# J-1 Visa - Anybody have experience?



## XPISTO (Aug 8, 2010)

Hi guys,

Looking to try and get a clearer understanding of the J-1 Visa, specifically this pre-requisite; "Be a bona fide post-secondary student or recent graduate, and provide evidence from post-secondary institution to this effect." 

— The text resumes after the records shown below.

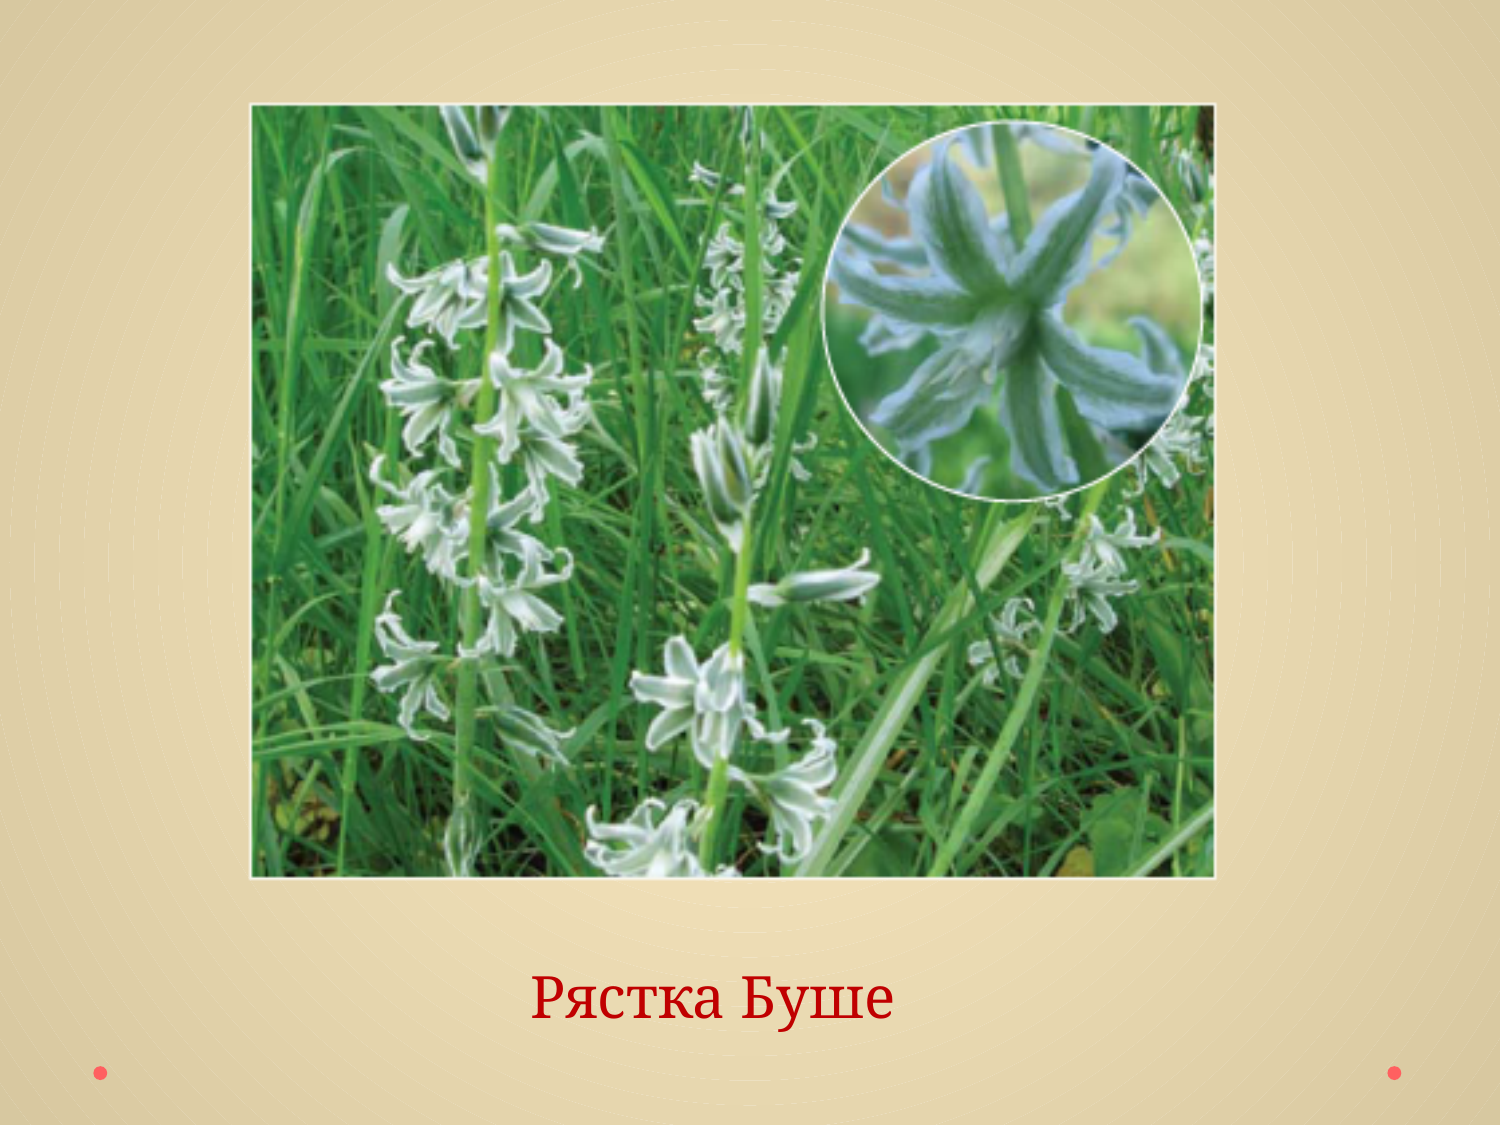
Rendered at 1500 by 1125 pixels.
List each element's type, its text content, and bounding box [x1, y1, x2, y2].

picture [242, 101, 1228, 887]
text_box Рястка Буше [515, 952, 911, 1038]
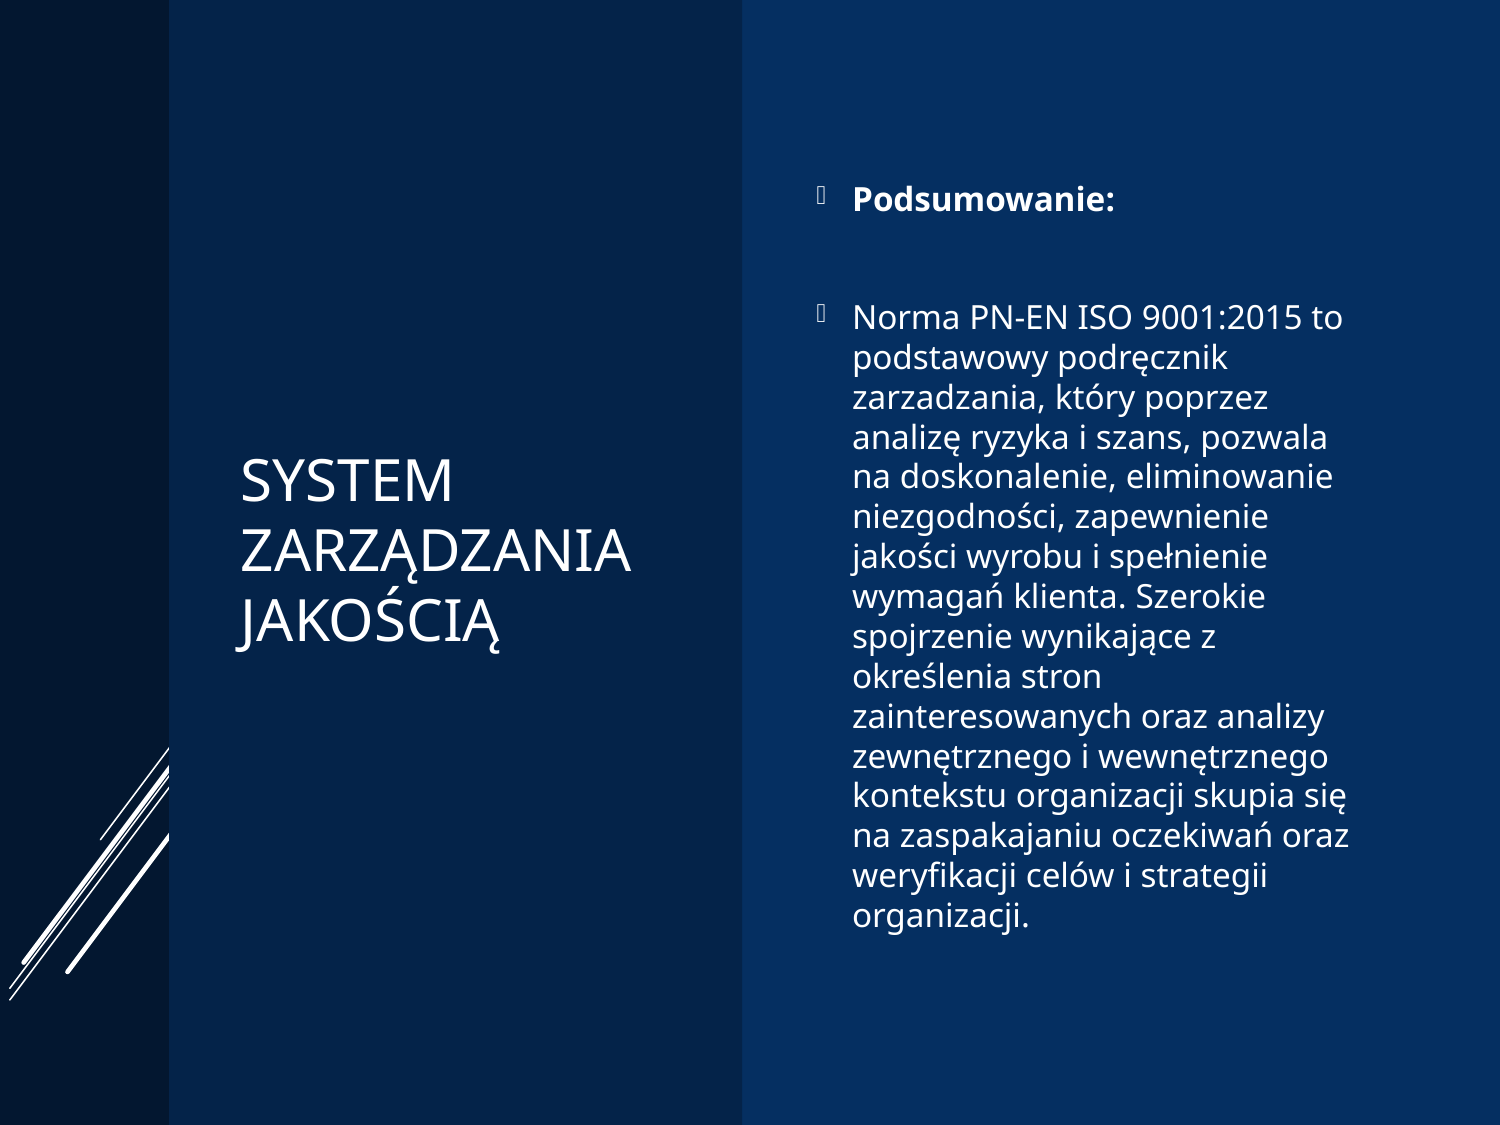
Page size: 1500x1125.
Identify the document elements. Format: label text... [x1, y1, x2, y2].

text_box Podsumowanie: Norma PN-EN ISO 9001:2015 to podstawowy podręcznik zarzadzania, który poprzez analizę ryzyka i szans, pozwala na doskonalenie, eliminowanie niezgodności, zapewnienie jakości wyrobu i spełnienie wymagań klienta. Szerokie spojrzenie wynikające z określenia stron zainteresowanych oraz analizy zewnętrznego i wewnętrznego kontekstu organizacji skupia się na zaspakajaniu oczekiwań oraz weryfikacji celów i strategii organizacji. [801, 112, 1387, 1000]
text_box [0, 0, 168, 1125]
title System zarządzania jakością [225, 112, 682, 984]
text_box [168, 0, 743, 1125]
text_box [9, 727, 185, 1001]
text_box [743, 0, 1500, 1125]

I've completed my Bachelor's Degree in Commerce (about 24 months ago) and am now studying my Certified Financial Planner (CFP) designation. Will this study qualify me for a J-1 Visa? For those not familiar, it is a 5 unit course which usually takes 2 - 3 years to complete. It is run through Deakin University and the Financial Planners Association (FPA).

Thanks all, Chris.


----------



## Weebie (Sep 16, 2009)

XPISTO said:


> Hi guys,
> 
> Looking to try and get a clearer understanding of the J-1 Visa, specifically this pre-requisite; "Be a bona fide post-secondary student or recent graduate, and provide evidence from post-secondary institution to this effect."
> 
> ...


Contact J-1 work and travel visa for Australian and New Zealand students – E3 visa for Australian Citizens - USA IT jobs and Careers – Working holiday America –Australians and NZ citizens work in America – J-1 Internships USA - Work in the USA travel pilot p

They will be beable to assist you. It may qualify as your studying at Uni or it may not qualify as its a professional qualification and you're I assume working full time.


----------



## XPISTO (Aug 8, 2010)

Awesome, thanks Weebie! I'll check em out.


----------



## Davis1 (Feb 20, 2009)

XPISTO said:


> Hi guys,
> 
> Looking to try and get a clearer understanding of the J-1 Visa, specifically this pre-requisite; "Be a bona fide post-secondary student or recent graduate, and provide evidence from post-secondary institution to this effect."
> 
> ...


But is it of use in you own country 
I would have thought they would have their own system


----------



## mayotom (Nov 8, 2008)

you need to have proof that you are going back to your country of origin to study


----------